▶ [Stored data entries]:
● ● ● ● ●

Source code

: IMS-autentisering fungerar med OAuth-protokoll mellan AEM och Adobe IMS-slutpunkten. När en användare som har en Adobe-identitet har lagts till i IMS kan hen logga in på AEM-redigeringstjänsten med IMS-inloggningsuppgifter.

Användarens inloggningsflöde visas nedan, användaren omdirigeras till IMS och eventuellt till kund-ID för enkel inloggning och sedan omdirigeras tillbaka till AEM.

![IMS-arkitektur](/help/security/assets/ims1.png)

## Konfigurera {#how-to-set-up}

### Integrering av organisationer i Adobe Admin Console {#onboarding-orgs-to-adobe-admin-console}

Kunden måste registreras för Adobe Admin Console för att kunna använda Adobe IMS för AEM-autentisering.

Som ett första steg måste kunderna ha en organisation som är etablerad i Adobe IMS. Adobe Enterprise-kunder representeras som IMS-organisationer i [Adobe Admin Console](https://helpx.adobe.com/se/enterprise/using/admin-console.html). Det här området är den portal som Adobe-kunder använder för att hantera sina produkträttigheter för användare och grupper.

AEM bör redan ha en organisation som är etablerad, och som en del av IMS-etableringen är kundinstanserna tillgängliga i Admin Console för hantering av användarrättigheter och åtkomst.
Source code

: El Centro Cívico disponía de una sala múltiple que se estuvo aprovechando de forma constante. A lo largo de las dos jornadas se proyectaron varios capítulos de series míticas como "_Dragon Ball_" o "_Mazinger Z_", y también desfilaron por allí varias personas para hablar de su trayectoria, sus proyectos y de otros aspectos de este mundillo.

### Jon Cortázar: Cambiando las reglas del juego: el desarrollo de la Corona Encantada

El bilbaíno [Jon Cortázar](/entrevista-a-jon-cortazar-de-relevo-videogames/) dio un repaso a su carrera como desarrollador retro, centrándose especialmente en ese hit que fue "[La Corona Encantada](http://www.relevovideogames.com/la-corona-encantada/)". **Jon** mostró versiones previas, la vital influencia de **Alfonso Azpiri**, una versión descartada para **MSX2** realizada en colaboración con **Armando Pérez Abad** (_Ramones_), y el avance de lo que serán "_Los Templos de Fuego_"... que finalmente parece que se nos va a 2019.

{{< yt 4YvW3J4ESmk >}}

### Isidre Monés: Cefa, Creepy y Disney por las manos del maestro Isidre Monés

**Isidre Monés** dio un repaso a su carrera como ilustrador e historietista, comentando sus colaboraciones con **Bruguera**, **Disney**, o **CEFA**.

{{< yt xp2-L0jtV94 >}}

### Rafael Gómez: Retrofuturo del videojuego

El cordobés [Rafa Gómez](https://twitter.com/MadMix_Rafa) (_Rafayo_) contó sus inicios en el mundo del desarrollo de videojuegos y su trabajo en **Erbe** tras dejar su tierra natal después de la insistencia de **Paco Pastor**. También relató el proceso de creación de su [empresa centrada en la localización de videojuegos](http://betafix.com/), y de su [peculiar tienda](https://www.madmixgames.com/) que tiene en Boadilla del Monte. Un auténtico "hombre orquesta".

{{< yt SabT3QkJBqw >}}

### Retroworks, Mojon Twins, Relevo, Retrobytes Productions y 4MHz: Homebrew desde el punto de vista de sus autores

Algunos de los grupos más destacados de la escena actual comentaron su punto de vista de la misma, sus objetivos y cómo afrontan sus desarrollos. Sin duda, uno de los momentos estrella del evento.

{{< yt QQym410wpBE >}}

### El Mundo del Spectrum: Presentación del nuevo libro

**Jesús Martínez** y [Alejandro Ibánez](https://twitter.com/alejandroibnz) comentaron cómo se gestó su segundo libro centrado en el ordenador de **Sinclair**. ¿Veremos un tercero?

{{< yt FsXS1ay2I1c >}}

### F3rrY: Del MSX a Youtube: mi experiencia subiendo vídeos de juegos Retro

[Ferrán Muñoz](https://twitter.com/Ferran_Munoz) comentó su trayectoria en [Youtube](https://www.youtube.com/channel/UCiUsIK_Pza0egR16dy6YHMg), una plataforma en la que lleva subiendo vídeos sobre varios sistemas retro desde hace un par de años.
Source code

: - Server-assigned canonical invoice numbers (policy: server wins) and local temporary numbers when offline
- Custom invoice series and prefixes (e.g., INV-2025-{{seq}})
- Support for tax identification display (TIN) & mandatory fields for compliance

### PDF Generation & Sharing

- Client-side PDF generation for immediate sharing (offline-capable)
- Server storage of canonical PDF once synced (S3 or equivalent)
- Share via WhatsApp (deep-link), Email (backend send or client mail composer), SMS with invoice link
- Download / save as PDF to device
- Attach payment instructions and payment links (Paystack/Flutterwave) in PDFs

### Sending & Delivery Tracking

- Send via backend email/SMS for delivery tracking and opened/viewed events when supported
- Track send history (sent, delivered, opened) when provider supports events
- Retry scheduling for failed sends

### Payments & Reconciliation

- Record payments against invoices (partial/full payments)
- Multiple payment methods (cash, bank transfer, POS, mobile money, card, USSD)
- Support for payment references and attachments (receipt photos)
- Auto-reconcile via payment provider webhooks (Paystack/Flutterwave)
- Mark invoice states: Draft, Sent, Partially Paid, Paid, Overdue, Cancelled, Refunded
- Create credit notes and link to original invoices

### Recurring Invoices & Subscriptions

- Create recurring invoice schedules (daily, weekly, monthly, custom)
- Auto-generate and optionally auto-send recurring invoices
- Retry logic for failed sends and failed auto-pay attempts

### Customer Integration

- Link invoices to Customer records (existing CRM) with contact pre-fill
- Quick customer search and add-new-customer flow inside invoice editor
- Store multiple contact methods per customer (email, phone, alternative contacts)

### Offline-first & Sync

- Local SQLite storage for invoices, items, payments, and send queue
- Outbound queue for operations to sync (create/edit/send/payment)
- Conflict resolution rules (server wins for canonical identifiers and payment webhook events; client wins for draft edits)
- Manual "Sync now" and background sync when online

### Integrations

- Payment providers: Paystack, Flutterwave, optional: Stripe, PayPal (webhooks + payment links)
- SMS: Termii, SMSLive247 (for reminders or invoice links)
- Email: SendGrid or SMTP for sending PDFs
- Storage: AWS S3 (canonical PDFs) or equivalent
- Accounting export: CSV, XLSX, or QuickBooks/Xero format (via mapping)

● ● ● ● ●

▶ [YOUR TASK]:
Edit the entries above by changing every "SendGrid" to "Mailgun" and leaving all other text as it is.

▶ [RESPONSE TO THE TASK]:
Source code

: IMS-autentisering fungerar med OAuth-protokoll mellan AEM och Adobe IMS-slutpunkten. När en användare som har en Adobe-identitet har lagts till i IMS kan hen logga in på AEM-redigeringstjänsten med IMS-inloggningsuppgifter.

Användarens inloggningsflöde visas nedan, användaren omdirigeras till IMS och eventuellt till kund-ID för enkel inloggning och sedan omdirigeras tillbaka till AEM.

![IMS-arkitektur](/help/security/assets/ims1.png)

## Konfigurera {#how-to-set-up}

### Integrering av organisationer i Adobe Admin Console {#onboarding-orgs-to-adobe-admin-console}

Kunden måste registreras för Adobe Admin Console för att kunna använda Adobe IMS för AEM-autentisering.

Som ett första steg måste kunderna ha en organisation som är etablerad i Adobe IMS. Adobe Enterprise-kunder representeras som IMS-organisationer i [Adobe Admin Console](https://helpx.adobe.com/se/enterprise/using/admin-console.html). Det här området är den portal som Adobe-kunder använder för att hantera sina produkträttigheter för användare och grupper.

AEM bör redan ha en organisation som är etablerad, och som en del av IMS-etableringen är kundinstanserna tillgängliga i Admin Console för hantering av användarrättigheter och åtkomst.
Source code

: El Centro Cívico disponía de una sala múltiple que se estuvo aprovechando de forma constante. A lo largo de las dos jornadas se proyectaron varios capítulos de series míticas como "_Dragon Ball_" o "_Mazinger Z_", y también desfilaron por allí varias personas para hablar de su trayectoria, sus proyectos y de otros aspectos de este mundillo.

### Jon Cortázar: Cambiando las reglas del juego: el desarrollo de la Corona Encantada

El bilbaíno [Jon Cortázar](/entrevista-a-jon-cortazar-de-relevo-videogames/) dio un repaso a su carrera como desarrollador retro, centrándose especialmente en ese hit que fue "[La Corona Encantada](http://www.relevovideogames.com/la-corona-encantada/)". **Jon** mostró versiones previas, la vital influencia de **Alfonso Azpiri**, una versión descartada para **MSX2** realizada en colaboración con **Armando Pérez Abad** (_Ramones_), y el avance de lo que serán "_Los Templos de Fuego_"... que finalmente parece que se nos va a 2019.

{{< yt 4YvW3J4ESmk >}}

### Isidre Monés: Cefa, Creepy y Disney por las manos del maestro Isidre Monés

**Isidre Monés** dio un repaso a su carrera como ilustrador e historietista, comentando sus colaboraciones con **Bruguera**, **Disney**, o **CEFA**.

{{< yt xp2-L0jtV94 >}}

### Rafael Gómez: Retrofuturo del videojuego

El cordobés [Rafa Gómez](https://twitter.com/MadMix_Rafa) (_Rafayo_) contó sus inicios en el mundo del desarrollo de videojuegos y su trabajo en **Erbe** tras dejar su tierra natal después de la insistencia de **Paco Pastor**. También relató el proceso de creación de su [empresa centrada en la localización de videojuegos](http://betafix.com/), y de su [peculiar tienda](https://www.madmixgames.com/) que tiene en Boadilla del Monte. Un auténtico "hombre orquesta".

{{< yt SabT3QkJBqw >}}

### Retroworks, Mojon Twins, Relevo, Retrobytes Productions y 4MHz: Homebrew desde el punto de vista de sus autores

Algunos de los grupos más destacados de la escena actual comentaron su punto de vista de la misma, sus objetivos y cómo afrontan sus desarrollos. Sin duda, uno de los momentos estrella del evento.

{{< yt QQym410wpBE >}}

### El Mundo del Spectrum: Presentación del nuevo libro

**Jesús Martínez** y [Alejandro Ibánez](https://twitter.com/alejandroibnz) comentaron cómo se gestó su segundo libro centrado en el ordenador de **Sinclair**. ¿Veremos un tercero?

{{< yt FsXS1ay2I1c >}}

### F3rrY: Del MSX a Youtube: mi experiencia subiendo vídeos de juegos Retro

[Ferrán Muñoz](https://twitter.com/Ferran_Munoz) comentó su trayectoria en [Youtube](https://www.youtube.com/channel/UCiUsIK_Pza0egR16dy6YHMg), una plataforma en la que lleva subiendo vídeos sobre varios sistemas retro desde hace un par de años.
Source code

: - Server-assigned canonical invoice numbers (policy: server wins) and local temporary numbers when offline
- Custom invoice series and prefixes (e.g., INV-2025-{{seq}})
- Support for tax identification display (TIN) & mandatory fields for compliance

### PDF Generation & Sharing

- Client-side PDF generation for immediate sharing (offline-capable)
- Server storage of canonical PDF once synced (S3 or equivalent)
- Share via WhatsApp (deep-link), Email (backend send or client mail composer), SMS with invoice link
- Download / save as PDF to device
- Attach payment instructions and payment links (Paystack/Flutterwave) in PDFs

### Sending & Delivery Tracking

- Send via backend email/SMS for delivery tracking and opened/viewed events when supported
- Track send history (sent, delivered, opened) when provider supports events
- Retry scheduling for failed sends

### Payments & Reconciliation

- Record payments against invoices (partial/full payments)
- Multiple payment methods (cash, bank transfer, POS, mobile money, card, USSD)
- Support for payment references and attachments (receipt photos)
- Auto-reconcile via payment provider webhooks (Paystack/Flutterwave)
- Mark invoice states: Draft, Sent, Partially Paid, Paid, Overdue, Cancelled, Refunded
- Create credit notes and link to original invoices

### Recurring Invoices & Subscriptions

- Create recurring invoice schedules (daily, weekly, monthly, custom)
- Auto-generate and optionally auto-send recurring invoices
- Retry logic for failed sends and failed auto-pay attempts

### Customer Integration

- Link invoices to Customer records (existing CRM) with contact pre-fill
- Quick customer search and add-new-customer flow inside invoice editor
- Store multiple contact methods per customer (email, phone, alternative contacts)

### Offline-first & Sync

- Local SQLite storage for invoices, items, payments, and send queue
- Outbound queue for operations to sync (create/edit/send/payment)
- Conflict resolution rules (server wins for canonical identifiers and payment webhook events; client wins for draft edits)
- Manual "Sync now" and background sync when online

### Integrations

- Payment providers: Paystack, Flutterwave, optional: Stripe, PayPal (webhooks + payment links)
- SMS: Termii, SMSLive247 (for reminders or invoice links)
- Email: Mailgun or SMTP for sending PDFs
- Storage: AWS S3 (canonical PDFs) or equivalent
- Accounting export: CSV, XLSX, or QuickBooks/Xero format (via mapping)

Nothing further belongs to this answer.